Welcome back. I know, it is hard to stay focused on your studies in the summer… So this week, let’s talk about life on the “playground”. Nannies need a good social atmosphere too, right? A community shares a common locality or culture. We as nannies live in a familiar world that can unite us in a short instant. I am amazed with the community I have that stretches across the world; most relationships sparked with just a basic commonality. So let’s have a brief lesson, then you can get back to your summer fun!
Lesson 1: Community Can Encourage You
Let me first recognize that community can be both positive and negative, encouraging and discouraging, simply put… good community and bad. Community CAN encourage you, if you surround yourselves with the right community. Some may be saying. I don’t know any nannies in my city? That is a whole other lesson, but I would recommend to get is started yourself. Oh and by the way, if you are reading this, you have a community! We are glad that you are here with us, and on facebook!

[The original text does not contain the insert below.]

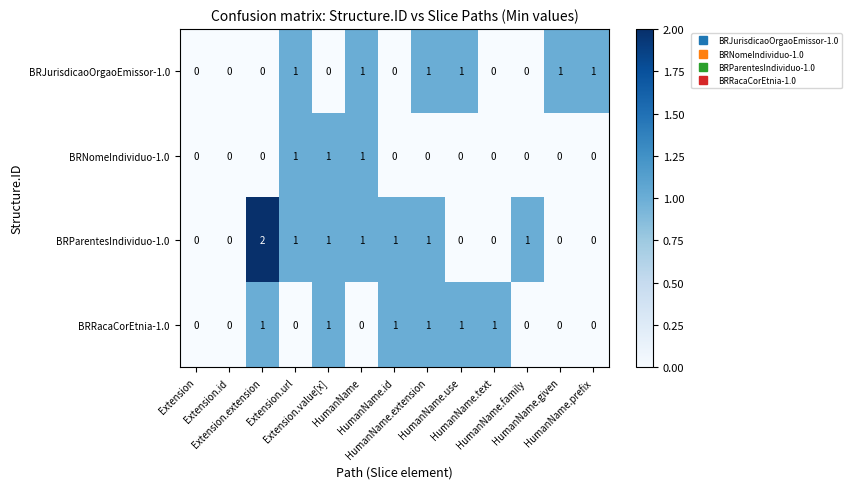

Which series has the largest total across all categories?

BRParentesIndividuo-1.0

Sometimes our jobs can be discouraging. We can feel like we are failing our kids, or that we are struggling to teach the right lessons. Within community you have the opportunity to share ideas, bounce suggestions, and even admit failures to request advice. Be a nanny that puts a stop to gossip or complaining if it shows up in your group. Set the positive tone. We can relate to each other and each other’s experience. Don’t complain about your kids, employers, agencies, or other nannies to others or online. It simply makes you look bad and unprofessional. There is always a way to discuss issues while protecting privacy or bringing others down. Think before your speak.
Example: Nanny Emery wondered if she had taken the right job. It was only week two, but the teens Aaron and Sheila seemed to enjoy making her life miserable. “Am I your Fraulein Maria?” she thought. At breakfast with a nanny friend, she shared how she had thought maybe she had made a mistake with this job, Nanny Ronda suggested that maybe it was like the Sound of Music. The kids were from a divorced family and could have strong trust issues. Maybe hanging in there and loving them despite their attitudes is just what they need? Nanny Emery, left breakfast with new eyes and couldn’t wait to get back to work on Monday.
Lesson 2: Community Can Challenge You
A community of nannies, whether local or stretched across this country, can challenge you. Veteran nannies seem to be such a powerhouse at this. Often I have heard and seen nannies reaching younger nannies to simply challenge them. I personally have felt this many times over the last years, and seen how friends of mine have benefited and grown from nannies reaching out to them. It is great to be able to be honest, admit where you are at in your career. If your community is a good one, they will admit they are also not perfect, support you, and if they are like my nanny friends, start throwing out experiences and help. Many times, I have come from a Nanny Night Out with a new strategy to test with my kids. I feel empowered and encourage. I feel understood and supported, even in my failures. If you have a desire to grow, there are nannies just waiting to mentor you – no matter your age.
Example: Nanny Lisa had triumphed. She finally created a discipline reward that seemed to really help 3 year old Mac. She was excitedly telling a few nanny friends about her marble technique, each time that Mac had great behavior or made a good choice ad Lisa’s request, he could add a marble to his jar. When the jar was full he got a reward – like an ice cream cone or trip the fire station. Nanny Mae knew she could change and mold that for 6 year old Luci… what a great idea she’d picked up from today’s play date!
Lesson 3: Community Can Revitalize You
Something about being in community is revitalizing. It is so important first of all to know that you are not the first one to be experiencing what you are. Hearing cute, hard and real stories from other nannies, seems to relax me. I love connecting with our nannies of multiples to see if they have dealt with the things I have. It is important to meet other nannies or mothers for play dates, and get some adult conversation in, even if it is brief as you work with your kids. If not with a play date, set aside time to meet with other nannies on a consistent basis. You will benefit!
Example: After 1 year of isolation (working without taking the kids out and about), Nanny Tina was excited to get the twins out. She loaded the stroller to meet Nanny Belinda at the park. They shared only 40 minutes of time, mostly spent with the kids, but still managed to get in a sentence or 2 with each other. Nanny Tina left the park feeling strong and encouraged. She thought it silly at first, since she had barely spoken to Nanny Belinda, but the small support and understanding went a long way. She looked forward to their next meeting!